She drew some sympathy, however, from the public as well as the judge after her sentence, when she urged forgiveness and asked the Pakistani people not to retaliate.

Sections of liberal opinion in Pakistan are concerned over the mileage that fundamentalist jihadi forces are drawing from the issue. A victory here can, ironically, give those forces added social legitimacy when they attack women for not being burqa-clad, for not being Islamic enough, for being seen with men etc. That is the complexity of it all. But even these liberal sections agree that the US role in the affair has done nothing to enfeeble those forces.

Lahore-based Daily Times, a leading newspaper, says: “The US is already viewed as an authoritarian and arrogant superpower, and after this verdict its character is bound to take on an arbitrary dimension in perceptions. A murky case to begin with, Dr. Aafia Siddiqui’s ordeal is the subject of many speculations. It is still unclear what exactly happened to Dr. Aafia after her alleged disappearance from Karachi … it seems as if the US is bent upon making a horrific example out of Dr. Aafia.”

The paper adds: “Now that the case is out of the courts, people will be waiting to see how the Obama administration will act. Only time will tell if the US president will step in to mitigate the consequences of this strange sentence by either pardoning Dr Aafia or sending her back to Pakistan …”

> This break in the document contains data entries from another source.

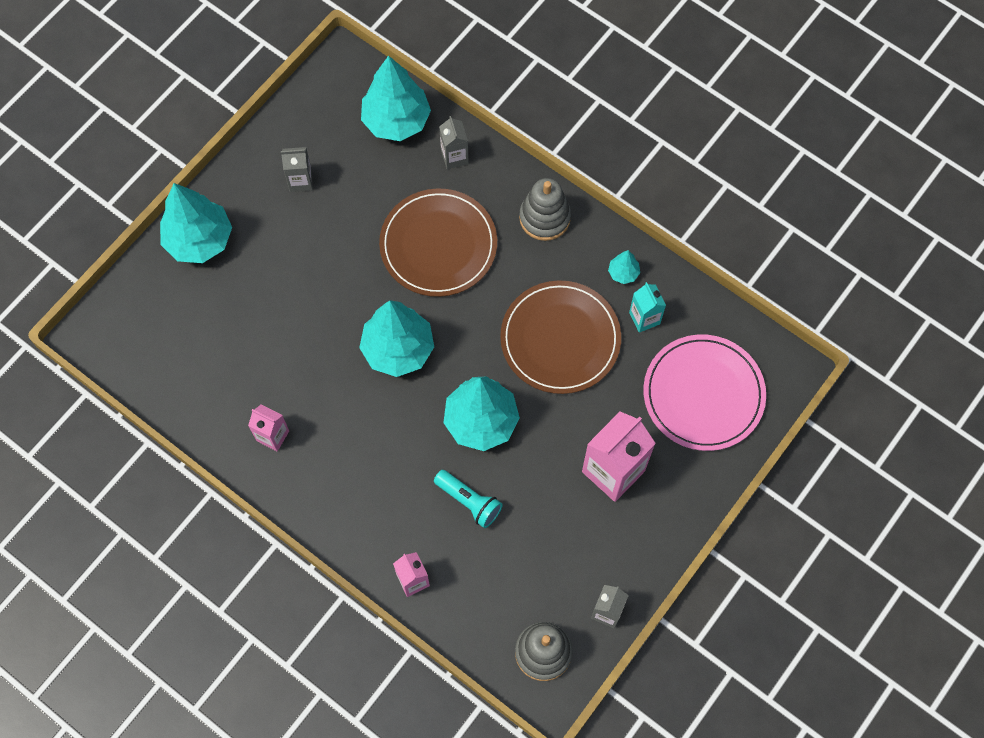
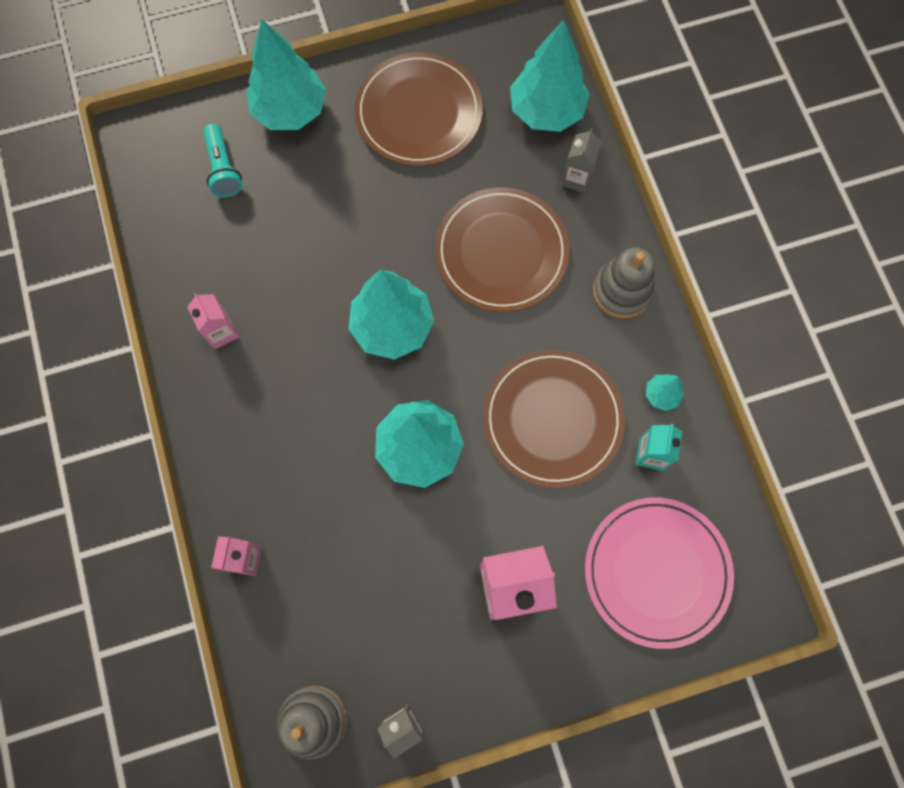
camera: 35 degrees right, 5 degrees up
(300, 181) = (418, 113): grey carton -> brown plate
(469, 501) = (351, 519): turquoise flashlight -> turquoise flashlight (223, 169)

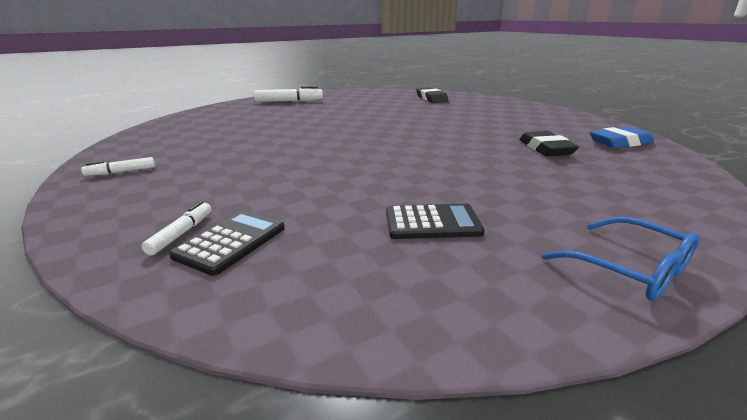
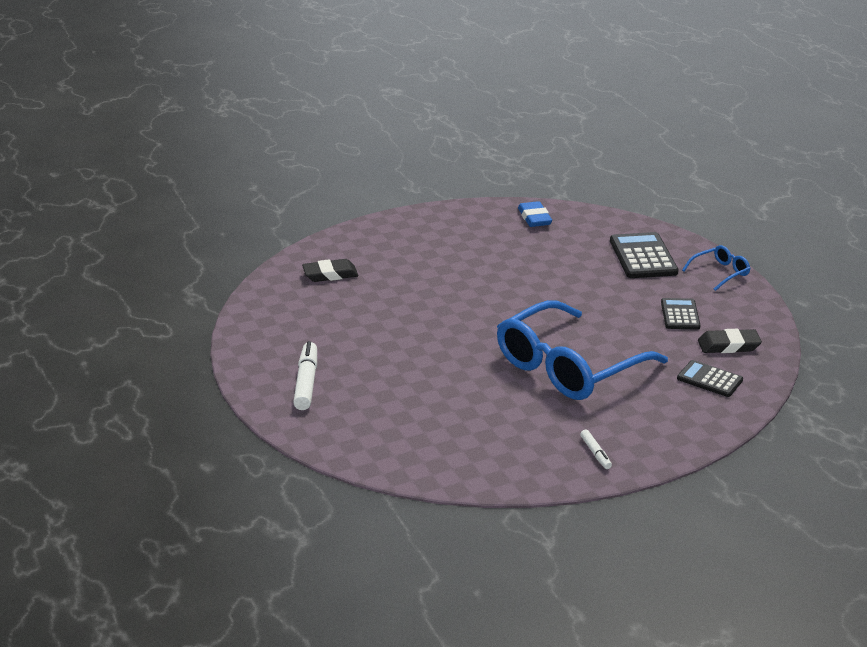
camera: 85 degrees left, 5 degrees up
(182, 233) = (701, 398): white marker -> none
(292, 160) = (569, 366): none -> blue glasses
(545, 149) = (547, 251): black eraser -> black eraser (728, 346)
(601, 198) = (643, 257): none -> black calculator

Dawn, another newspaper, says: “… the case of Aafia Siddiqui was wrapped from the very beginning in all the contradictions and suspicions that characterize relations between Pakistan and the US.” It, however, adds: “Denialism embedded deep in the public psyche has allowed the real threat to the Pakistani state and society, religious extremism, to grow to dangerous proportions…. But long after the story of Dr. Siddiqui will eventually fade, Pakistan will still be faced with an internal enemy it has not even begun to comprehend.”

The release or repatriation of Siddiqui will cause much understandable jubilation as justice done to a “daughter of Pakistan.” We must all welcome such a dénouement – but also hope that it won’t be a victory for the Taliban in their war on women.

The story of Siddiqui provides a particularly sad illustration of the cruel fate of women in this war-torn region.